━━━ Passage for review ━━━
Global temperatures are rising. Extreme weather is on the rise. Whether it's oil combustion from cars, or dumping oil directly into the ocean, humans seem to be proficient at increasing atmospheric CO2 levels. Some of us also seem proficient at polarizing ourselves on this topic. And while it might seem strange to not support a healthy climate, this new paper (preprint) suggests there might be deep cognitive biases at play.
But I’m not biased. I just read the facts.
You might think that, but as the authors lay out in a convenient "problem-example-solution" format, most people are subject to unconscious biases that affect how they act.
What do you mean?
We like to think we’re rational, but our brains aren't optimized for logic — they're optimized for survival. This makes social decision-making wildly complicated. The authors of this climate change paper highlight eight cognitive biases that impact how we think about climate change and suggest debiasing tools for each of them.
For example there’s “pseudoinefficacy”: the false sense of not being able to make a difference in a large problem through small, individual actions. You might think that buying bottled water is no big deal, but when the majority of plastic isn’t recycled, it really does add up. The authors suggest countering pseudoinefficacy through “inoculation”, which they define as “preemptive refutation to protect individuals from misinformation”.
━━━ Record extracts ━━━
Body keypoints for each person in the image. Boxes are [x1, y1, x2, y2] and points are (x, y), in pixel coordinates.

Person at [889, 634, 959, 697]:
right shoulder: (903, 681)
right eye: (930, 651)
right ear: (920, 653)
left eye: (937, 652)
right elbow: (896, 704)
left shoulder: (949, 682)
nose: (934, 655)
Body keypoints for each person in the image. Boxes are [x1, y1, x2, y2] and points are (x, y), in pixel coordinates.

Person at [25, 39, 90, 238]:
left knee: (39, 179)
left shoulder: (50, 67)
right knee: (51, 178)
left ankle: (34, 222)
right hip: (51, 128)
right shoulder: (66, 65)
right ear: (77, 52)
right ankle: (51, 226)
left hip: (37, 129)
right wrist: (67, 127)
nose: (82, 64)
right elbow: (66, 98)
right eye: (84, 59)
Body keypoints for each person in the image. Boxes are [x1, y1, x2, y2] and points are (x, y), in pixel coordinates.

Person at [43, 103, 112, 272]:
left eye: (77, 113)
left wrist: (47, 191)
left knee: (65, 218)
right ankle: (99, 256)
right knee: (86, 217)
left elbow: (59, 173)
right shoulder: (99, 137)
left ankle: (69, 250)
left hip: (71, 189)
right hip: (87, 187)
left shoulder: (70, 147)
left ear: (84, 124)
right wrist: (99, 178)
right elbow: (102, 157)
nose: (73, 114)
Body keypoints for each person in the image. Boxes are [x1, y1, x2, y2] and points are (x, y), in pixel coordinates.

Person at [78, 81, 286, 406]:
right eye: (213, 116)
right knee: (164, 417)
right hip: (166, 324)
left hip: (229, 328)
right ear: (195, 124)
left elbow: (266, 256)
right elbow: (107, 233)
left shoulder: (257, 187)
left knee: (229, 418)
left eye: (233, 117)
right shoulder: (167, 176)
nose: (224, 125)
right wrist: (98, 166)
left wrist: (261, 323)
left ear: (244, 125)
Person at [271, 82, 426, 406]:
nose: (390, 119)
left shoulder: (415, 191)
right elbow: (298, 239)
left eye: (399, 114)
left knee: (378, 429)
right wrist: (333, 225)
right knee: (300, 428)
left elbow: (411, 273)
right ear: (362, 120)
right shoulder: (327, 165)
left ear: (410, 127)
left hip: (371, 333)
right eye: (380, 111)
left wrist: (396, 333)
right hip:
━━━
▸ Task set:
[1] List every word or phrase that the text on climate change and cognitive biases sets off in quotation marks.
[2] Pick up the text on climate change and cognitive biases right after its last sentence and carry it forward.

▸ Results for the exercise:
[1]
- problem-example-solution
- pseudoinefficacy
- inoculation
- preemptive refutation to protect individuals from misinformation

[2]
And that’s just one of the biases?
Yup. People also tend to overweight the costs of climate mitigation (think, climate tax) and undervalue future benefits (think, actually having a planet in 100 years). But if we trained ourselves out of our natural biases using psychological tools, we could slow climate change down drastically.
The Leak: Whether or not you “believe” in climate change (and we hope you do), the world’s global temperature is undeniably rising. Human decision-making is riddled with biases that can hinder our ability to accept climate change and act against it. But it is possible to train ourselves out of these biases, when we recognize they exist.
For these scientists, it was doing magic tricks for birds.
What does that even mean?
How exactly is this science...?
Glad you asked. Magic tricks only work because magicians are especially good at duping your brain. This is of great interest to some neuroscientists. If we can figure out how the brain is deceived, we can infer how it operates. In this particular study, the scientists turned to birds to uncover the ways in which the human brain might be unique in its ability to be fooled.
The experiment: A group of blue jays were shown a magic trick in which a magician appeared to transfer a worm from their left hand to their right hand. The birds then picked the hand that they believed contained the worm. In some versions of the trick, the magician used sleight of hand techniques to fake the transfer (check out "French drop” if you don’t mind looking like a dork). Other times, the magician just executed the trick very quickly and relied on speed to fool the bird.
What did they find?
Birds only fell for the trick when it depended on speed. They did not fall for the sleight of hand.
So are birds smarter than us?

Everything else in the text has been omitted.